Oct 10 (Reuters) – Gold prices extended gains on Thursday after traders added to bets that the Federal Reserve will deliver an interest-rate cut next month following the latest U.S. economic data.
Spot gold was up 0.6% at $2,623.58 per ounce as of 1:59 p.m. ET (1759 GMT), on track to snap a six-session losing streak. U.S. gold futures settled 0.5% higher to $2,639.30.
The CPI report didn’t bring much of a surprise and the jobs numbers show a trend of weakening, which puts the notion that the Fed is on track to cut rates, helping gold, said Alex Ebkarian, chief operating officer at Allegiance Gold.
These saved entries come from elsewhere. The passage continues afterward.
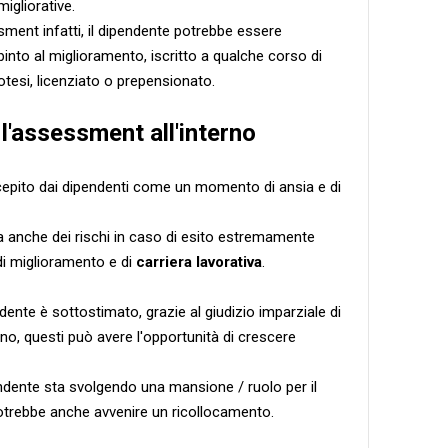
migliorative.
sment infatti, il dipendente potrebbe essere
nto al miglioramento, iscritto a qualche corso di
otesi, licenziato o prepensionato.
l'assessment all'interno
epito dai dipendenti come un momento di ansia e di
anche dei rischi in caso di esito estremamente
i miglioramento e di
carriera lavorativa
.
nte è sottostimato, grazie al giudizio imparziale di
no, questi può avere l'opportunità di crescere
endente sta svolgendo una mansione / ruolo per il
potrebbe anche avvenire un ricollocamento.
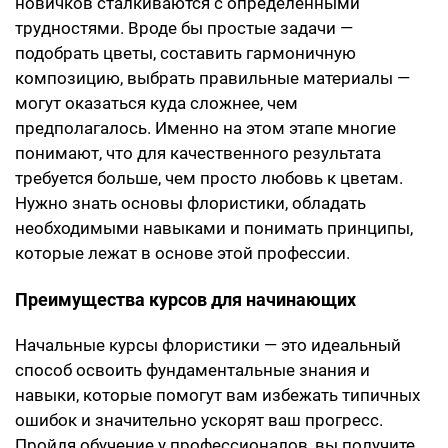
новичков сталкиваются с определенными
трудностями. Вроде бы простые задачи —
подобрать цветы, составить гармоничную
композицию, выбрать правильные материалы —
могут оказаться куда сложнее, чем
предполагалось. Именно на этом этапе многие
понимают, что для качественного результата
требуется больше, чем просто любовь к цветам.
Нужно знать основы флористики, обладать
необходимыми навыками и понимать принципы,
которые лежат в основе этой профессии.
Преимущества курсов для начинающих
Начальные курсы флористики — это идеальный
способ освоить фундаментальные знания и
навыки, которые помогут вам избежать типичных
ошибок и значительно ускорят ваш прогресс.
Пройдя обучение у профессионалов, вы получите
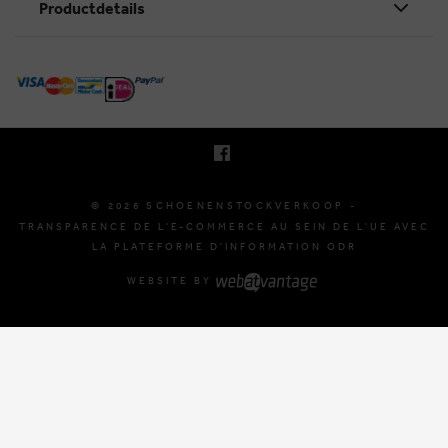
Productdetails
KRUINEIKESTRAAT 145
3150 HAACHT, BELGIQUE
E. INFO@SCHOENENSTOCKVERKOOP.BE
T. +32 (0)16 61 71 60
© 2026 SCHOENENSTOCKVERKOOP -
TRANSPARENCE DE L'E-COMMERCE AU SEIN DE L'UE AVEC
LA PLATEFORME D'INFORMATION ODR
WEBSITE BY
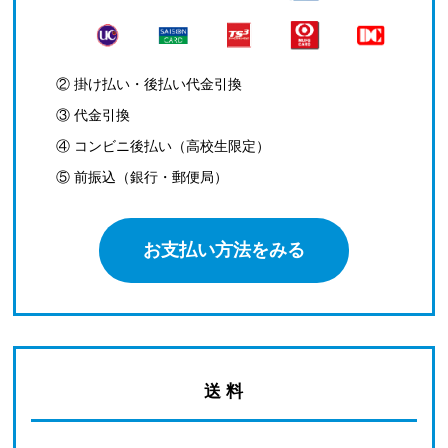
② 掛け払い・後払い代金引換
③ 代金引換
④ コンビニ後払い（高校生限定）
⑤ 前振込（銀行・郵便局）
お支払い方法をみる
送 料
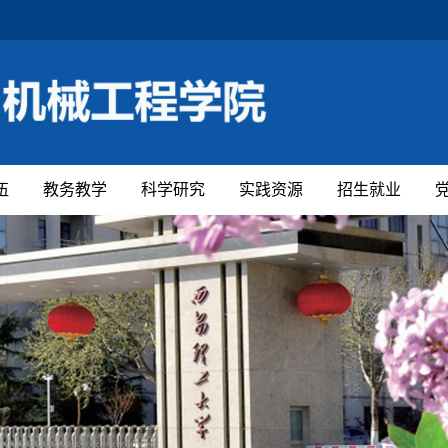
伍
教务教学
科学研究
实践资源
招生就业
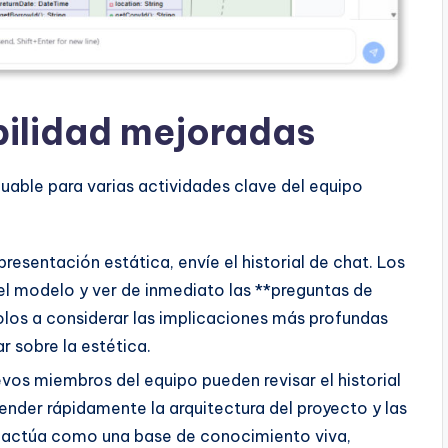
bilidad mejoradas
uable para varias actividades clave del equipo
presentación estática, envíe el historial de chat. Los
el modelo y ver de inmediato las **preguntas de
olos a considerar las implicaciones más profundas
r sobre la estética.
vos miembros del equipo pueden revisar el historial
nder rápidamente la arquitectura del proyecto y las
ial actúa como una base de conocimiento viva,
“Last few days, saw cooling in gold’s rally, so it is in a good position to go back up,” Ebkarian added.
Markets now see an 80% likelihood of a 25-basis-point cut from the Fed next month versus 76% before the data, according to the CME FedWatch tool.
Zero-yield bullion is a preferred investment amid lower interest rates.
Investors’ focus will shift to U.S. Producer Price Index data on Friday for additional insights on rate cuts.
Heightened geopolitical events and strong demand led by central banks are the other positive catalysts for gold, Ebkarian added.
Spot silver rose 1.7% to $31.02 per ounce.
“Easing monetary policy and an undersupplied market will likely attract investor interest, with silver remaining an inexpensive alternative to gold,” ANZ said in a note.
Platinum added 2.4% to $967.17, and palladium was up 3% to $1,070.50.